Reaching for the stars
Seaview Gardens youth encourages others to go for their dreams
BY ANIKA RICHARDS Sunday Observer staff reporter email@example.com
WHILE saying that he may have the time and attitude to change career paths and pursue becoming an astronaut, 25-year-old Dante Djokovic admitted that this step would require a 180-degree turn, and even then, he lacks the funding necessary. He, however, encourages anyone who wants to create space history for Jamaica to go for it.
Djokovic, who has been a legal clerk with a law firm in Kingston since he graduated from Excelsior High School a few years ago, recently represented Jamaica on a three-day stint at Apollo Astronaut Space Academy (AASA) in Orlando, Florida. He describes the experience as "some part awesome, some part life-changing, and some part breathtaking".
He was among more than 100 candidates who represented 60 different countries, "yet we weren't all that different", Djokovic told the Jamaica Observer in an interview recently.
"We bonded, we shared our cultures, and we joked around without any conflict whatsoever."
Djokovic told the Sunday Observer that it's a childhood dream for many to be among the stars.
"We all at one point look to the skies, and wish to be among the stars and the moon during our childhood days. But as we grow, we gravitate to what we can achieve, some become doctors, engineers, police (officers), and nurses," he shared. "To become an astronaut or go to space is deemed somewhat impossible by us.
"Then Axe came along and gave us the opportunity to do the impossible, to scratch off both titles on the list of the great things we have achieved as a country," Djokovic continued. "A chance to create history... someone had to do it and on July 1, 2013, I answered the call.
"And even though I didn't get to go to space in the end, and I won't say I'm not disappointed, but (we can) look at it as (if) we're halfway there," said Djokovic.
The Seaview Gardens resident, who attended both Seaview Gardens basic and Seaview Gardens primary schools, said he believes that "when we are born, we're promised life at the beginning and death in the end; whatever happens in between and however it's lived is up to each man".
"I for one plan on making the most of it while I can, to do the best that I can for myself and, if possible, make a difference for others as well," Djokovic said. "When my time comes, I don't want to have any regrets whatsoever."
He explained how he got to participate in the programme that saw him shaking hands with Buzz Aldrin, one the first men to walk on the surface of the moon, being flown in a plane, visiting the National Aeronautics and Space Administration (NASA), seeing rockets and shuttles being fitted together, and watching the launch of a satellite light up the evening sky.
"I was at work one evening when I came across an article in a newspaper online stating that Axe Body Spray was keeping a global competition for a chance to go to space and Jamaica was included in the eligible countries," Djokovic reflected, adding, "all you had to do was have your family and friends vote for you.

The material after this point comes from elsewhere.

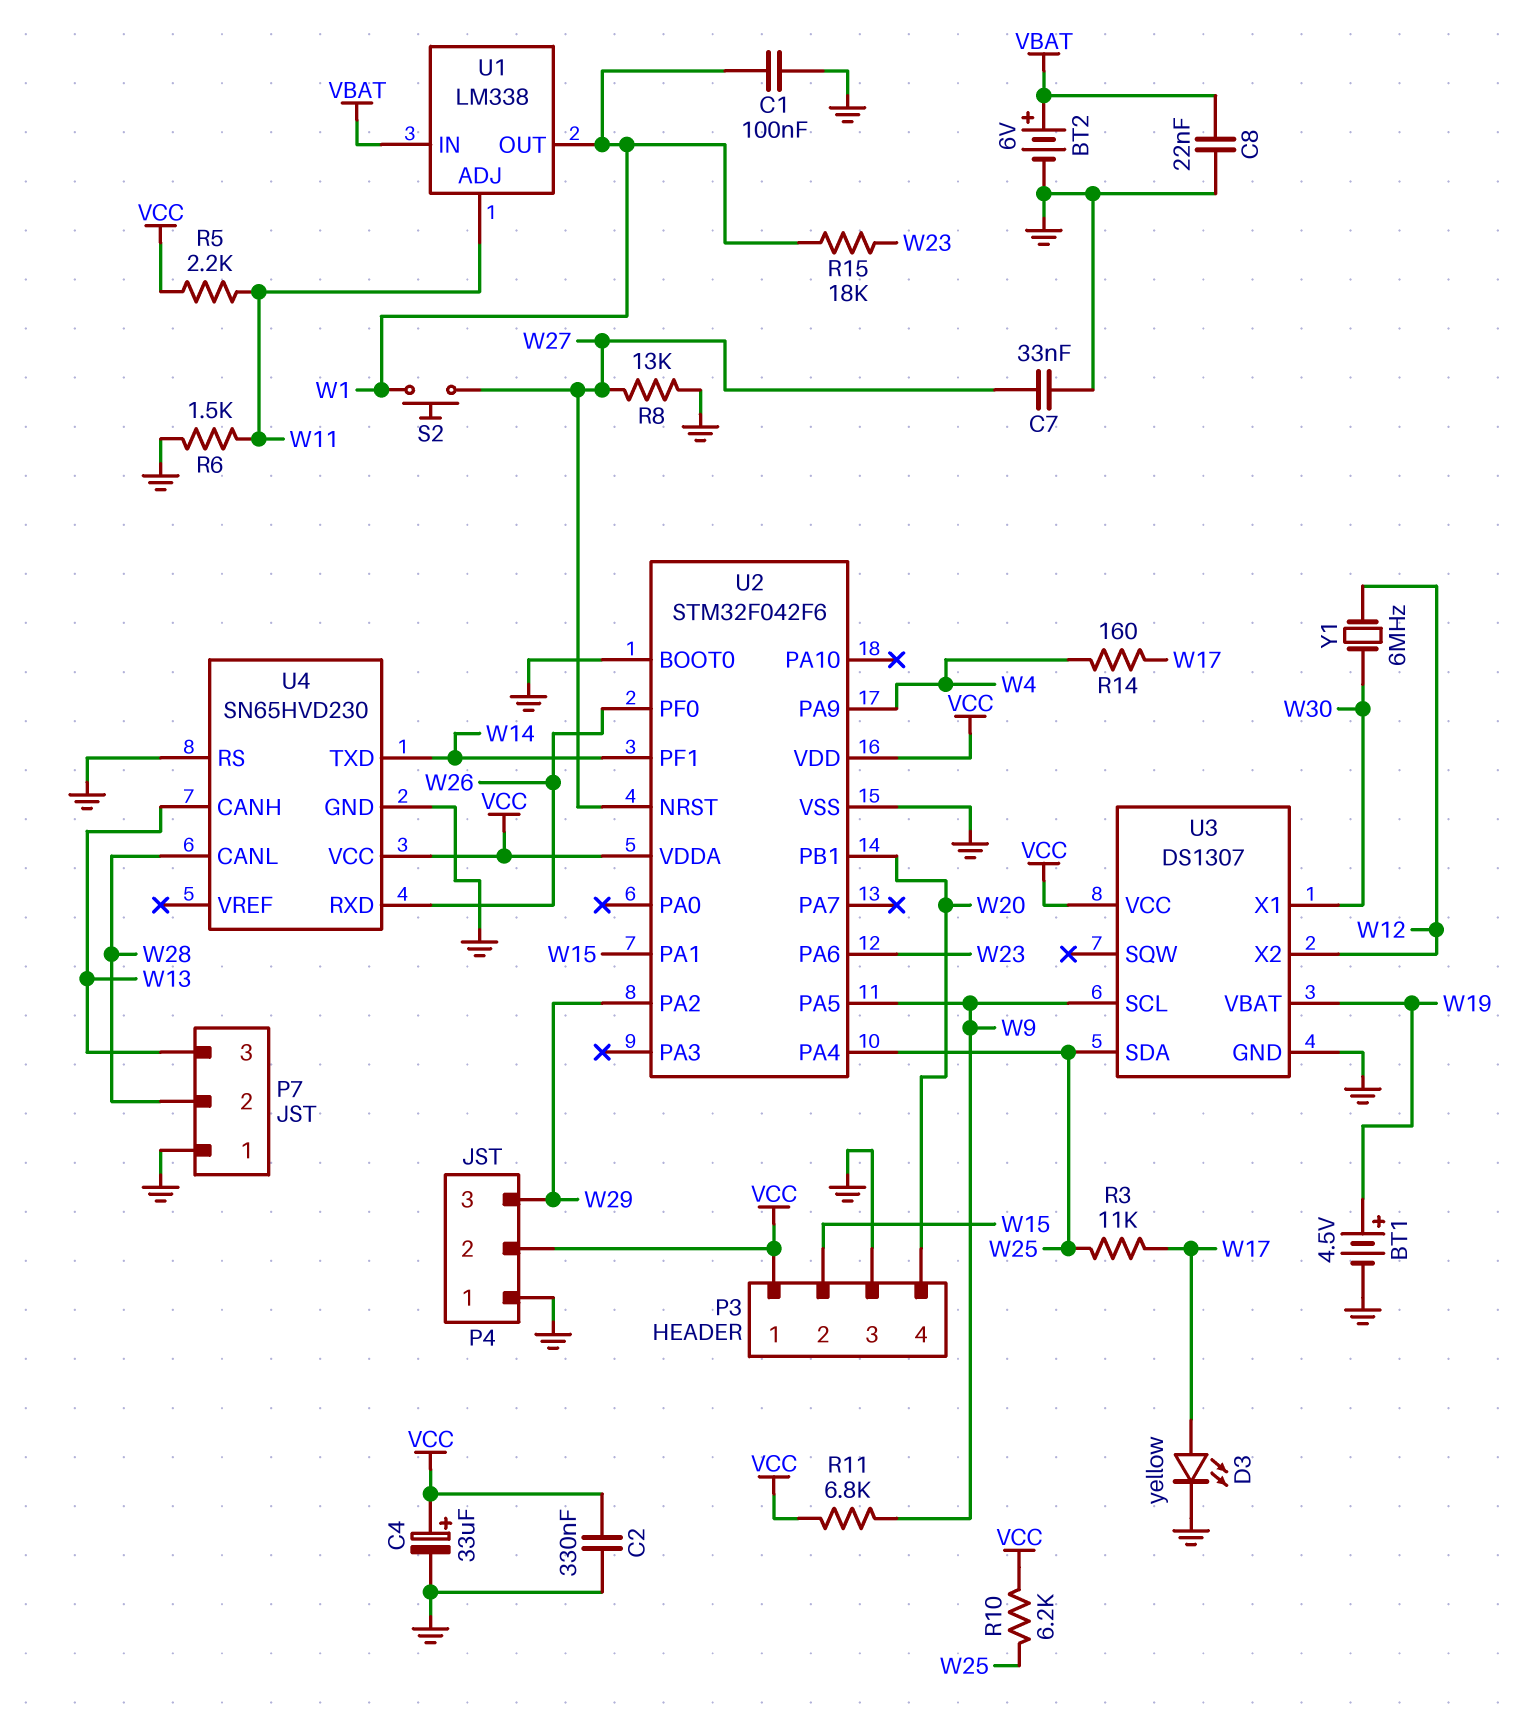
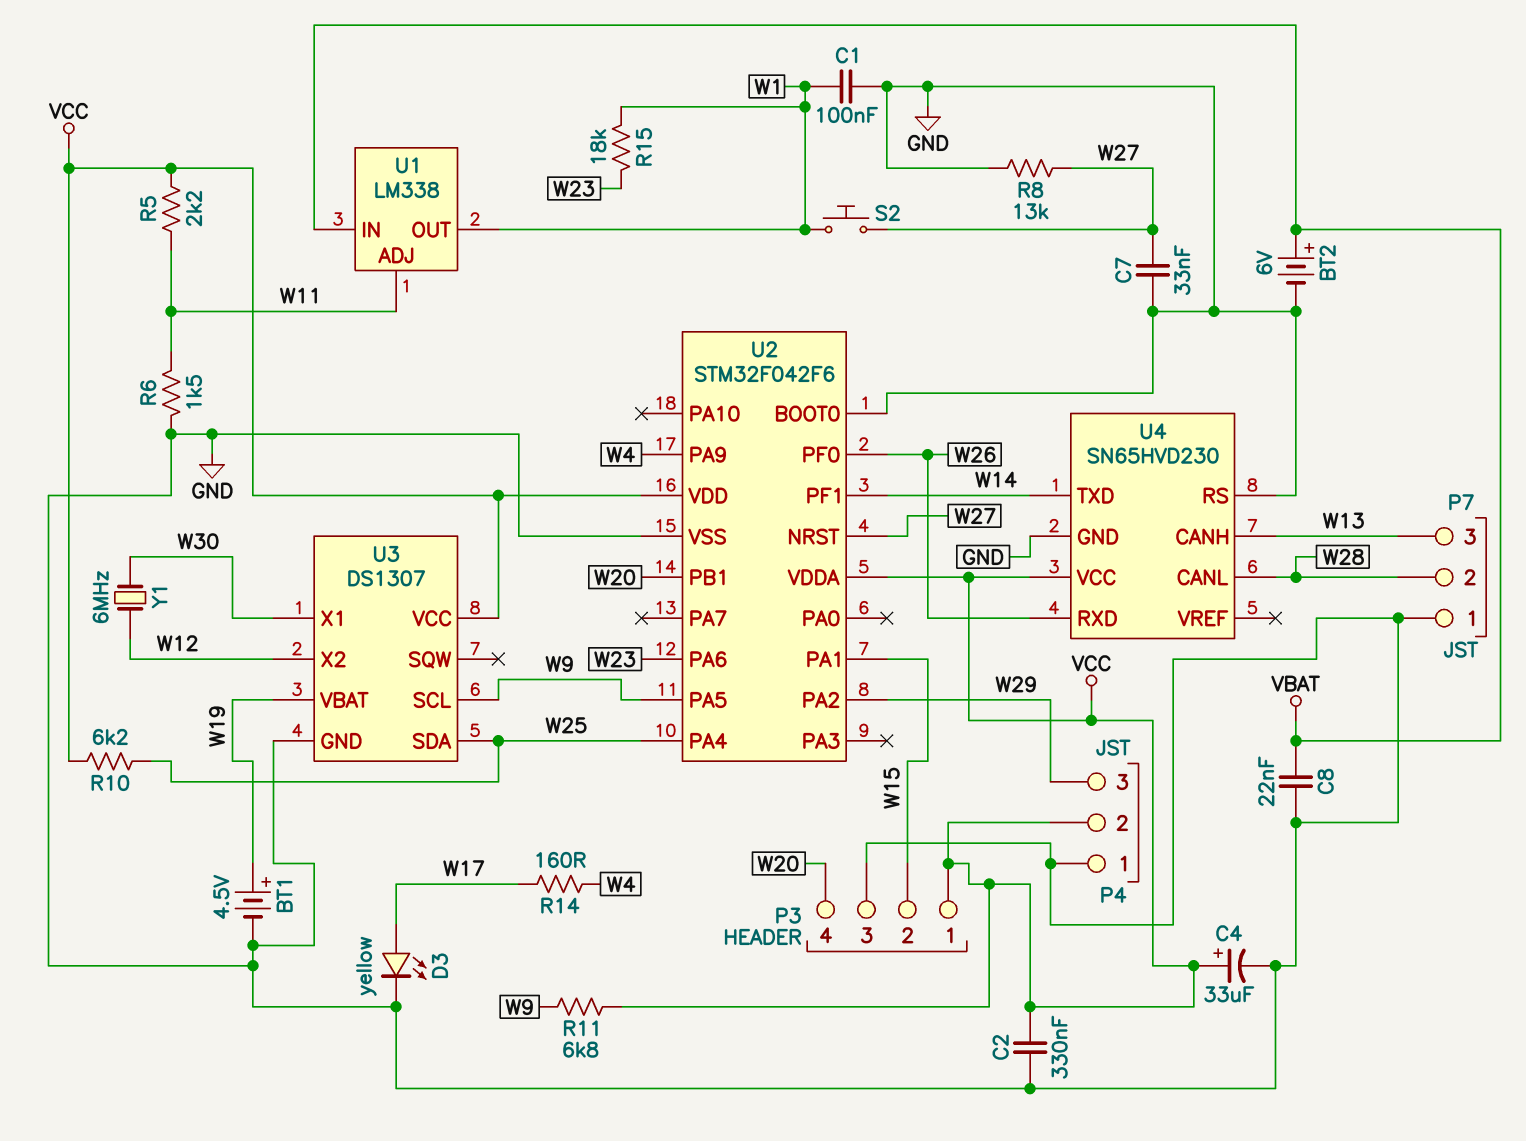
R3: 11k (W17, W25) -> none

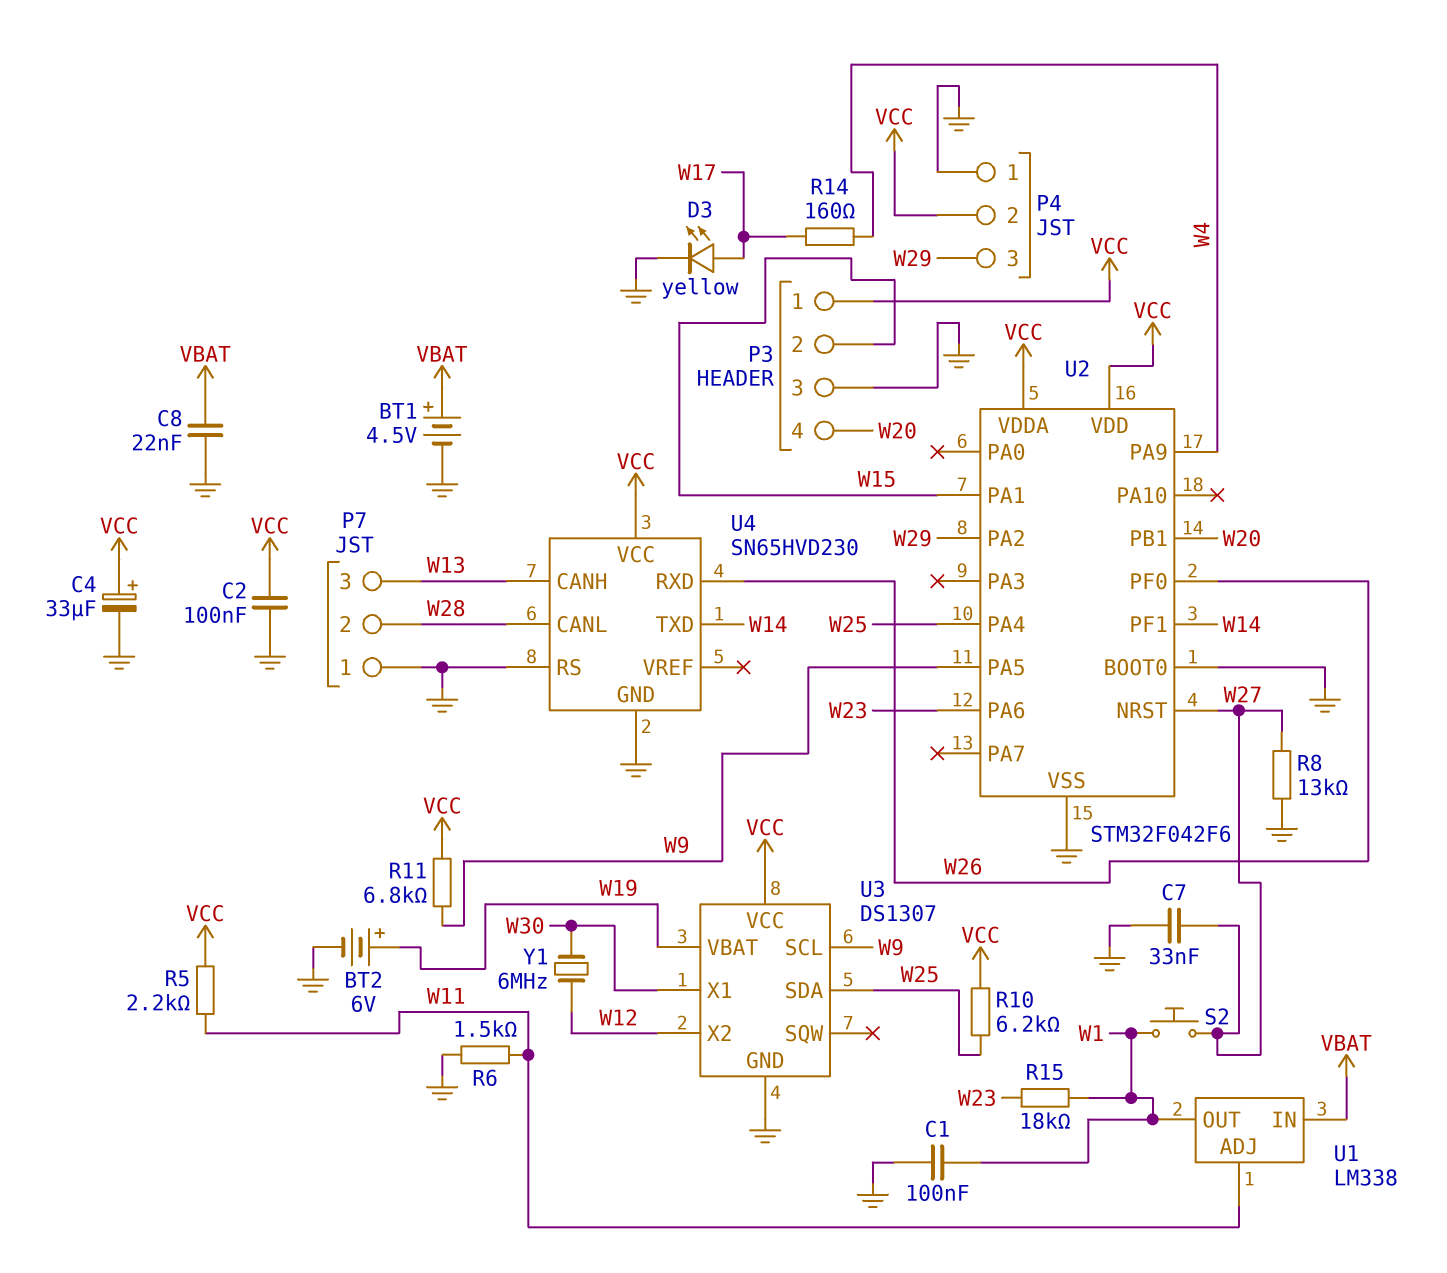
BT1: 4.5V (plus W19, minus GND) -> 4.5V (plus VBAT, minus GND)
BT2: 6V (plus VBAT, minus GND) -> 6V (plus W19, minus GND)
C2: 330nF (GND, VCC) -> 100nF (GND, VCC)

"Sure, why not," said Djokovic. "Plus it was close to my birthday so I just sent out a message to everyone on my Facebook (page) to not get me any gift chances are I may not like, so just click on this link instead and vote for me."
He was eventually selected to represent Jamaica, but beyond that experience, Djokovic said he is not eligible to be a candidate for NASA.
"Whatever career you choose in life there will be a fixed path that you have to take to get there in the end," Djokovic noted. "To become an astronaut, you have to have the drive and desire from a budding age.
"My love is information technology, and even if I get my bachelor's in any of the several different aspects of information technology, I still would not be eligible to be a candidate for NASA."
According to Djokovic, a Bachelors' degree is required in engineering, biological science, physical science, or mathematics from an accredited institute.
"I am on none of those paths," he said, adding that Jamaica is not a part of the countries that make up the Space Agency.
"You have to become an American citizen as well," Djokovic continued. "Honestly, if I was already on that path, I would further pursue that dream. I have the time, I've proven that I am mentally and physically capable to do so, but not the funding to do a whole 360 degrees and start anew.
"But if anyone or organisation out there wants to be a part of making Jamaica's space history, [they] can start be visiting http://xcor.com/flytospace," Djokovic offered.
Djokovic, who is tight-lipped about his last name, offering only that he plans on giving an answer surrounding his name sometime in the future, and that when he does, he does not plan to hold any details back, told the Sunday Observer that he remains motivated through the different stories shared by other Jamaicans on the local television programme Profile.
"I watch Profile and listen to the success stories of the various guests telling of the hardship they have to overcome by being stubborn, persistent and determined, just to be where they are today," Djokovic stated.
"They never gave up on what they wanted to become and they motivate me to never stop trying to become a better person, no matter where you're from," Djokovic said. "You can be whatever you want to be."